Pretty sure, and user adwn commented on it too. It's a pretty common pattern to not answer the question and then indicate it was a dumb question in the first place. Then he doubled down on the acceptable insults in the follow-on response.
I'm sure I'm oversensitive to crap like this, but I don't think I'm wrong to notice it.
I wonder if HN would ever add a feature to block/hide users others don't want to see, something per reader. I don't see a browser addon for it, and while I'm sure it could be done purely client-side, you might find stats about who is being blocked and how often interesting if it was done on the server. Heh, I'm sure I would end up on a few people's list, but it doesn't seem likely that we're all just going to get along anytime soon.
Anyways, thank you again for the polite reply.
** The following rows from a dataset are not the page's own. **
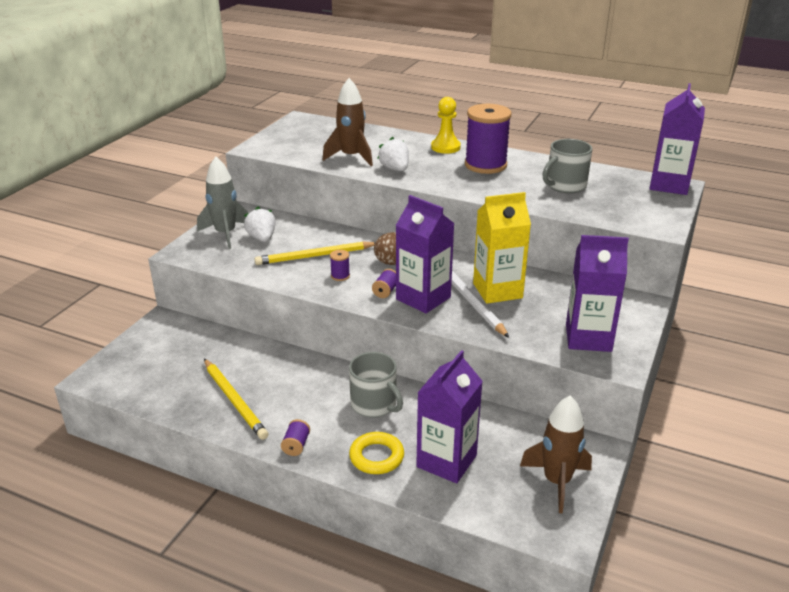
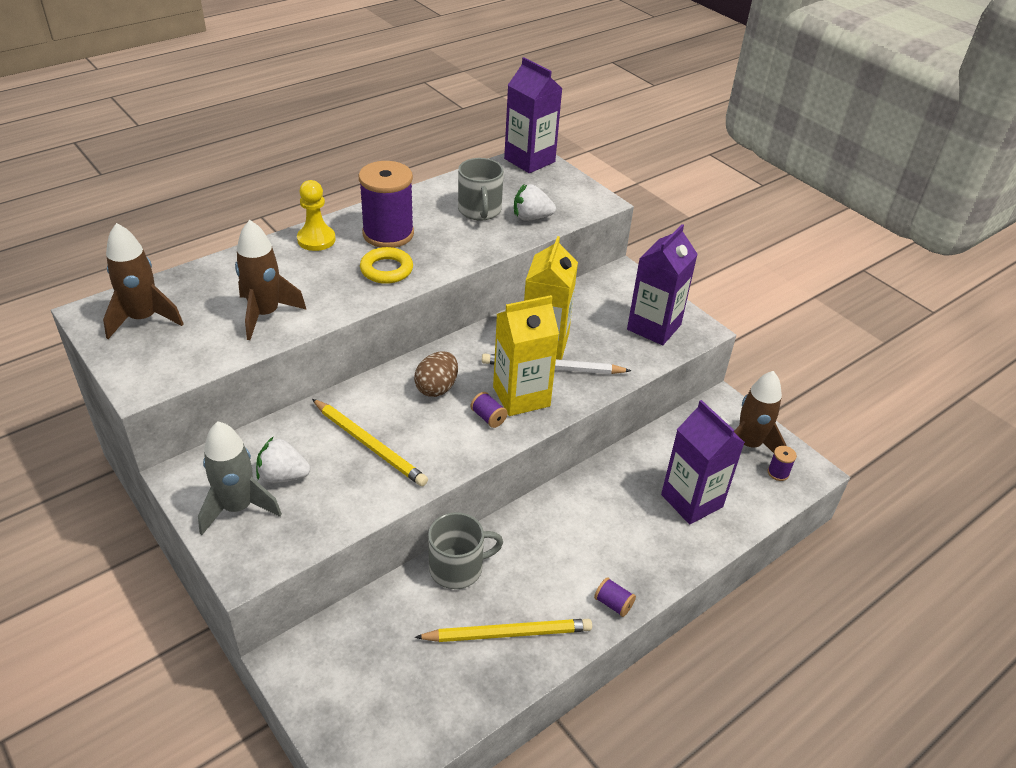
camera: 65 degrees left, 10 degrees up
yellow pencil [254,241,375,265] -> yellow pencil turned 60 degrees counterclockwise [312,399,428,486]
purple spool [330,250,350,281] -> purple spool moved to [768,446,797,481]
grey mug [349,352,403,418] -> grey mug moved to [428,512,503,589]
yellow ring [349,432,404,474] -> yellow ring moved to [360,247,413,284]
white strawberry [377,137,409,171] -> white strawberry moved to [514,184,556,221]
purple carton [396,195,455,314] -> yellow carton [493,295,559,416]
none -> brown rocket [103,223,183,339]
I feel like we probably shouldn't add a block/hide/killfile feature because it would be a step back into the siloed style of forum (https://hn.algolia.com/?query=by:dang%20siloed&sort=byDate&d...). That would feel easier in the short term but would perhaps be a retreat from the hard problem of building a community that actually works. The thing about that task is that it's always deeply unsatisfying and frustrating. One can only fall short. Yet it seems like the right task to be working on. Perhaps in the end, as Bob Dylan put it, we win the war after losing every battle. Or perhaps it just falls back into the swamp. The ambition of HN has always been to maybe stave off doom a while longer (https://hn.algolia.com/?query=by:dang%20stave&sort=byDate&da...), or as pg put it years ago, "make a conscious effort to resist decline" (https://news.ycombinator.com/newswelcome.html).
Not as rude as I wanted to be. I expect answers like that from Stack Overflow or Reddit - just another condescending ego play without actually addressing the question.
Regardless, thank you for your reply.
I don't suppose you know a good single-threaded (or share-nothing across threads) allocator worth looking at?